Organizers: Federico Ferretti (University College Dublin, federico.ferretti@ucd.ie), Jacobo García-Álvarez and Paloma Puente-Lozano (Universidad Carlos III, Madrid).
Abstract
Recent geographical scholarship on territory, sovereignty and borders have pointed out the need for questioning and exposing in historical perspective a number of “myths” and “political fictions” embedded within modern state-making and its discursive and material makings. Within this theoretical framework, processes of boundary delimitation and demarcation have proved to be a particularly relevant locusfor examining the complex entanglements of modern conceptions and theories of territory, sovereignty and borders within practices of statehood. This session aims at analyzing the complexities and variety of theories and practices of boundary-making across Europe and colonial territories from the eighteenth to the twentieth century, and how they related to wider assumptions about sovereignty and statehood. We are especially interested in hearing about comparative methodologies and transnational approaches that allow for overcoming typical shortcomings of nation-centered historiographies, as well as in exploring the multiscalar nature of these processes of border-making and the heterogeneity of the actors involved in them.

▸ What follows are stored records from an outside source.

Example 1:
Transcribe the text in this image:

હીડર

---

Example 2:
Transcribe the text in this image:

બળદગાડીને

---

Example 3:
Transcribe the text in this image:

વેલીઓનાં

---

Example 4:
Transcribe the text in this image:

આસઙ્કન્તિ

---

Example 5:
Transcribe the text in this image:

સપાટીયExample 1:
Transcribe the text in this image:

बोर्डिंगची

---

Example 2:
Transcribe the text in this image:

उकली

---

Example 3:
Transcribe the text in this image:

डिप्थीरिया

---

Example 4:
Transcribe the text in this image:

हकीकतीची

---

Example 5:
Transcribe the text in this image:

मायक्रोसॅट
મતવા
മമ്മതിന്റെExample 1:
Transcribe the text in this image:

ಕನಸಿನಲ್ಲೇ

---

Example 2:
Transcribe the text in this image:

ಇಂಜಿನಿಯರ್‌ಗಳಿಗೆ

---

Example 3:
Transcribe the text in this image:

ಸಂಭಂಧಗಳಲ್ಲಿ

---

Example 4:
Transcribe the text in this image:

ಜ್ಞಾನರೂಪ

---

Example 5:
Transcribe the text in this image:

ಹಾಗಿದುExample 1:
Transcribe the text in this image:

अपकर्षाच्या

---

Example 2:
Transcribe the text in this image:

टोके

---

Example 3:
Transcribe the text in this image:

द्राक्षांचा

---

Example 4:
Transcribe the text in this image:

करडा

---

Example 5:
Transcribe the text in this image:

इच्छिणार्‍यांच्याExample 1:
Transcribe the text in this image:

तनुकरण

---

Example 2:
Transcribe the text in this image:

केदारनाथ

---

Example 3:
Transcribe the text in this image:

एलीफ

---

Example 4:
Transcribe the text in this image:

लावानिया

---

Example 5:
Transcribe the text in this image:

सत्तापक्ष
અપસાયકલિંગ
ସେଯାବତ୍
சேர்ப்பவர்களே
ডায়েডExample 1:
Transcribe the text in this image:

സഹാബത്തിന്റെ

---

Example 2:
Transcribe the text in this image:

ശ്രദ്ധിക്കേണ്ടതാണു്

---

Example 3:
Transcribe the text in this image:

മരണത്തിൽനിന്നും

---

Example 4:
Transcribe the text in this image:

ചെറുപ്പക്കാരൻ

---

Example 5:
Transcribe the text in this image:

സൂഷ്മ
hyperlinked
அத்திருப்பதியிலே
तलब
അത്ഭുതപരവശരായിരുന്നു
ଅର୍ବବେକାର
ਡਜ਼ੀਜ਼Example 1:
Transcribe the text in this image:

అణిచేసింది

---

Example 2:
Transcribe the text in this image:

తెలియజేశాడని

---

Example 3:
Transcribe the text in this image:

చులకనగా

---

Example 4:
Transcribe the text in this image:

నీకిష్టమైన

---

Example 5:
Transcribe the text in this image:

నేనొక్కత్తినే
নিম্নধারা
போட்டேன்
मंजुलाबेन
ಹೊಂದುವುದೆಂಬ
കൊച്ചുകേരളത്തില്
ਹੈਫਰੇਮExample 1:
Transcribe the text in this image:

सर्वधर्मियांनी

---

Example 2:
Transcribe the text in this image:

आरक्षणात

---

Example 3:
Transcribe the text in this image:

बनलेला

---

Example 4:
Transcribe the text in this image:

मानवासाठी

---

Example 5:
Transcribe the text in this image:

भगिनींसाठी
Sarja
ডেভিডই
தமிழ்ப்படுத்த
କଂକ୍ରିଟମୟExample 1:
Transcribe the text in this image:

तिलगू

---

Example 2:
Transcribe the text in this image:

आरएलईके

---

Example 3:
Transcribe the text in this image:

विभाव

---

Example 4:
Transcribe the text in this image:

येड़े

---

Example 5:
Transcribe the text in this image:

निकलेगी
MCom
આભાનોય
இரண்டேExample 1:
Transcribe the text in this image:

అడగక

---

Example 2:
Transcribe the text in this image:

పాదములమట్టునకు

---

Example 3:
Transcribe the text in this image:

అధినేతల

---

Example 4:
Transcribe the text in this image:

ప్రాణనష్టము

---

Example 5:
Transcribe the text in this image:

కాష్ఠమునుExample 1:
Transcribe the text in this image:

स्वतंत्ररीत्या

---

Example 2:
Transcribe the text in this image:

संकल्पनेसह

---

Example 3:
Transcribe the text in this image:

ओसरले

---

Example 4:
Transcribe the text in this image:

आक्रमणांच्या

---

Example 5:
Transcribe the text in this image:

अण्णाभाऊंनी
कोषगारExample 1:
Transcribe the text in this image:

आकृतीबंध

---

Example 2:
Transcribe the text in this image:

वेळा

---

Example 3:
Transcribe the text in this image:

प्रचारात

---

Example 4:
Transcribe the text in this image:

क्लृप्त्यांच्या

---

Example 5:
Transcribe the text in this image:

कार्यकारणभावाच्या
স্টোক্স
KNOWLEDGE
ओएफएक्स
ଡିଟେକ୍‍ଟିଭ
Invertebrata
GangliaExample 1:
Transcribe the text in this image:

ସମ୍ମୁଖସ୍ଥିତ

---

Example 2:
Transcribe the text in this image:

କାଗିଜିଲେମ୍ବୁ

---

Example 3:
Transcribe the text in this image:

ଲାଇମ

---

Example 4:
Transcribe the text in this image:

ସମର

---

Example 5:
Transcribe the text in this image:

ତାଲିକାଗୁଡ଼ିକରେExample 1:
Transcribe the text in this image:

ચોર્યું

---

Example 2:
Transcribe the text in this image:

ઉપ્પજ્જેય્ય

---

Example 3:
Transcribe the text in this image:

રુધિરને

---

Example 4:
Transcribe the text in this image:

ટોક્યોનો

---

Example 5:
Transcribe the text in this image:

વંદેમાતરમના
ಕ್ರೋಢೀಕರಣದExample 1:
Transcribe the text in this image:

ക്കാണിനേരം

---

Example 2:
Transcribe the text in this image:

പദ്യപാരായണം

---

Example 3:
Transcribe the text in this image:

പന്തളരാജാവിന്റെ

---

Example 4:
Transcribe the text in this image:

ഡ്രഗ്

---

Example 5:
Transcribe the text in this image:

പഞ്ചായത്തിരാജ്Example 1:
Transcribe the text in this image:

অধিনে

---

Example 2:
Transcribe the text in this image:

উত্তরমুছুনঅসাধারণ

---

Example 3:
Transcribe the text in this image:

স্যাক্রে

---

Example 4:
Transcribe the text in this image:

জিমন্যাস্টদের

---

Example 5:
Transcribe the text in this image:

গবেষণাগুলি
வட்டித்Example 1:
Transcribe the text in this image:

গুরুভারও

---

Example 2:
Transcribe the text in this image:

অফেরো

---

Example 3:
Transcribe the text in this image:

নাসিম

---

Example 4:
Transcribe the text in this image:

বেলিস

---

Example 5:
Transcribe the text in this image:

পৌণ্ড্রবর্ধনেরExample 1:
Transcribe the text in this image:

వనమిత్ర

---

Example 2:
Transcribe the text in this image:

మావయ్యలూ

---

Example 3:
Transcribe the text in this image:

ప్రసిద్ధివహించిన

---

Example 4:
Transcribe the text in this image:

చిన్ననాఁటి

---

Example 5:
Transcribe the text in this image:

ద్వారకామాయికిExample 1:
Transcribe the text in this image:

We welcome presentations that align with these themes in diverse ways. This might include, but is not limited to the following topics:
-Cultures and traditions of delimitation and boundary-making across European or colonized/decolonized countries: variety of delimitation criteria, different organization and composition of boundary commissions, work dynamics and procedures in boundary-delimitation, etc.
-The role of geographic descriptions, maps, land surveys and other types of geographical knowledge in boundary-making practices and theories.
-Dynamics among actors involved in boundary-making (such as local communities, states representatives, technical experts) and the interplay of their conflicting territorial visions.
– Historical transformations of state territoriality and sovereignty.
-Conceptions of border, territory and sovereignty as displayed in demarcation processes.
-Methodological and epistemic issues involved in doing research on the history of territory.